We like to complain about wild weather here in the continental United States, but our faraway frontier has most of the other states beat. The Bering Sea and Gulf of Alaska churn out some of the strongest storms on earth. Fairbanks is the coldest major city in the country, regularly seeing temperatures as low as minus 40 degrees Fahrenheit.
Yet throughout Alaska, summer tried to hang on for as long as possible despite the increasingly low sun angles. The state experienced its warmest October on record, finishing an average of nine degrees above normal. Anchorage’s airport didn’t record a temperature below freezing until October 28—the latest first freeze ever recorded there and more than a month later than normal. Fairbanks, located in east-central Alaska, barely saw more than a dusting of snow that month, making it the second-lowest snowfall at that time in nearly a century. Juneau, the capital city, in Alaska’s southeastern panhandle, saw one of its driest autumns on record, too.
Warmer- and drier-than-normal weather over Alaska usually coincides with similar conditions on the West Coast. This year’s delayed start to California’s rainy season contributed to conditions that allowed the Camp Fire to grow into one of the deadliest and most destructive wildfires in modern history. Going from one extreme to the other, some parts of the central and eastern United States saw record rainfall over the past couple of months, including historic flooding in central Texas and even greater rain totals across the Carolinas as a result of Hurricane Florence.

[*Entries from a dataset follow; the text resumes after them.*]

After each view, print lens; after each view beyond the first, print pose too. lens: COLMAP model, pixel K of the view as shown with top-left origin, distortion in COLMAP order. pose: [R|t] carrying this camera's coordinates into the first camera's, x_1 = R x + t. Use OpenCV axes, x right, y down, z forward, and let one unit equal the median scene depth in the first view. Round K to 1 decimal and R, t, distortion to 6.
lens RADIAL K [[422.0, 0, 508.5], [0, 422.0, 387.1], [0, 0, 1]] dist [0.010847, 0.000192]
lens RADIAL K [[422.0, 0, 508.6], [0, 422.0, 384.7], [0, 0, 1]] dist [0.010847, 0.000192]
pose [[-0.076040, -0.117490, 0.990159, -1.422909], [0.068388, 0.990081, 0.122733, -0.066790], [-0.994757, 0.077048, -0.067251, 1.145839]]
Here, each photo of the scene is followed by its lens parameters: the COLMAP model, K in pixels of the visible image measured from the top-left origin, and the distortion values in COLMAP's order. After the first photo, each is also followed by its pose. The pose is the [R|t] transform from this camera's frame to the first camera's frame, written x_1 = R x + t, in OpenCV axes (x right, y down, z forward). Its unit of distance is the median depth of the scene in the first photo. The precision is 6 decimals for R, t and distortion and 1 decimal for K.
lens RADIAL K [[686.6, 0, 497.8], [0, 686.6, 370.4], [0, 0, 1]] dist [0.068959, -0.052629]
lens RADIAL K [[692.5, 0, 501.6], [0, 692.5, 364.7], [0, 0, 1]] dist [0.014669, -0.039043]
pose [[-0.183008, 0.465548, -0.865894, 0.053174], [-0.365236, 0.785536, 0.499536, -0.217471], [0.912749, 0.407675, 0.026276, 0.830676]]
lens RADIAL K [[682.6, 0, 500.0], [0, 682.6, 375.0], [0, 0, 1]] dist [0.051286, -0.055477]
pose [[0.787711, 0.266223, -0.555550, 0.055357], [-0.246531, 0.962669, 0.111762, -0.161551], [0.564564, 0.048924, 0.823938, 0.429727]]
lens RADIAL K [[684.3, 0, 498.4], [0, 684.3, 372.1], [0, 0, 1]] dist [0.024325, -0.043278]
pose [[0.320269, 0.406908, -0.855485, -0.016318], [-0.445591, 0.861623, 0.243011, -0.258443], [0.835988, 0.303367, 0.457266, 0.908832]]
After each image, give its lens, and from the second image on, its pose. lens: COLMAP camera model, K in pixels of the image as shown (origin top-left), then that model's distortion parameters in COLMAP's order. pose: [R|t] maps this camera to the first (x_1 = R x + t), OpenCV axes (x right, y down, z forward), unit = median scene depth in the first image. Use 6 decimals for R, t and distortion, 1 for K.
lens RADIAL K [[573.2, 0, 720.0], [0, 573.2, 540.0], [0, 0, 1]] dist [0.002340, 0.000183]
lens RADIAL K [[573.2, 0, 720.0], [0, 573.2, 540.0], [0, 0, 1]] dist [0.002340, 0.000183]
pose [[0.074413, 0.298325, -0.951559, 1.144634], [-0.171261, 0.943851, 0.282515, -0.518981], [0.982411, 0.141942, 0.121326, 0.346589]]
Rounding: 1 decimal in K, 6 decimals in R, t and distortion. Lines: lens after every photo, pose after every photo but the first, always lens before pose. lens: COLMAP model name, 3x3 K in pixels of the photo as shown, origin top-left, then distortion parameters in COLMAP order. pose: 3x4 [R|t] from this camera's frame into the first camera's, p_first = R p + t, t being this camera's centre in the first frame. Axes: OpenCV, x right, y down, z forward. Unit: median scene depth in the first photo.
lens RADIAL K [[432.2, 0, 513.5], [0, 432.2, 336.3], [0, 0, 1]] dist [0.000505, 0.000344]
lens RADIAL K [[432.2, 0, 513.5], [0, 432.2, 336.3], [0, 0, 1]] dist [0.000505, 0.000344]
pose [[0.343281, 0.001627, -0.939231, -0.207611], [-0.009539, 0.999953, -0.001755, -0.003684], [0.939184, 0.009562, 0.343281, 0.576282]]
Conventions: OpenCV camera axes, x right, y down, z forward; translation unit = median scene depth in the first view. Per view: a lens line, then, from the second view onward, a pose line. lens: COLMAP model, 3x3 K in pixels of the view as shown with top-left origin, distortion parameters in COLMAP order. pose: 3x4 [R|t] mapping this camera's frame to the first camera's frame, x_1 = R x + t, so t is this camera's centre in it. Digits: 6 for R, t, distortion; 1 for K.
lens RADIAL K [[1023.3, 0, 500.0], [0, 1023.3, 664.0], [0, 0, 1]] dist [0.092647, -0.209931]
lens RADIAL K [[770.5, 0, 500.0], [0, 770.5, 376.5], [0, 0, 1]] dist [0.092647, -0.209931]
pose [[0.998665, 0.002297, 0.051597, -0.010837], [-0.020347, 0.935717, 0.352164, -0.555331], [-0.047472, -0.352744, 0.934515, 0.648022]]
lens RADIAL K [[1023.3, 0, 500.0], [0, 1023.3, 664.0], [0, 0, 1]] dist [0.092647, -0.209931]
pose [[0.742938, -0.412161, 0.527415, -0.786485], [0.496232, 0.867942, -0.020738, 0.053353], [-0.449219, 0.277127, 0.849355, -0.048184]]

We can’t ignore the role of climate change in the overall increase in temperatures across the continent. And few parts of the world have experienced more direct effects than the northern latitudes. Weather records collected by the NOAA and compiled by the database xmACIS2 show that daily average temperatures recorded at the airports in Anchorage, Juneau, and Fairbanks have all risen by around two degrees since the mid-1900s. Four of the ten warmest high temperatures ever recorded in Anchorage have occurred in the past five years.
The ocean is feeling it, too. Recent observations show that water temperatures at the bottom of the Bering Sea have become much warmer since the beginning of the decade. Farther north, the historic decline in both the extent and thickness of Arctic sea ice has accelerated in recent years. In fact it is so dramatic that a cargo ship successfully traversed the Arctic Ocean between Russia and Germany in September, a feat thought impossible just a decade ago.
While the sun’s steady march below the horizon will force Alaska into the depths of winter regardless of prevailing weather patterns, the latest forecast from the Climate Prediction Center offers decent odds that average temperatures across the state will likely remain well above normal through the season.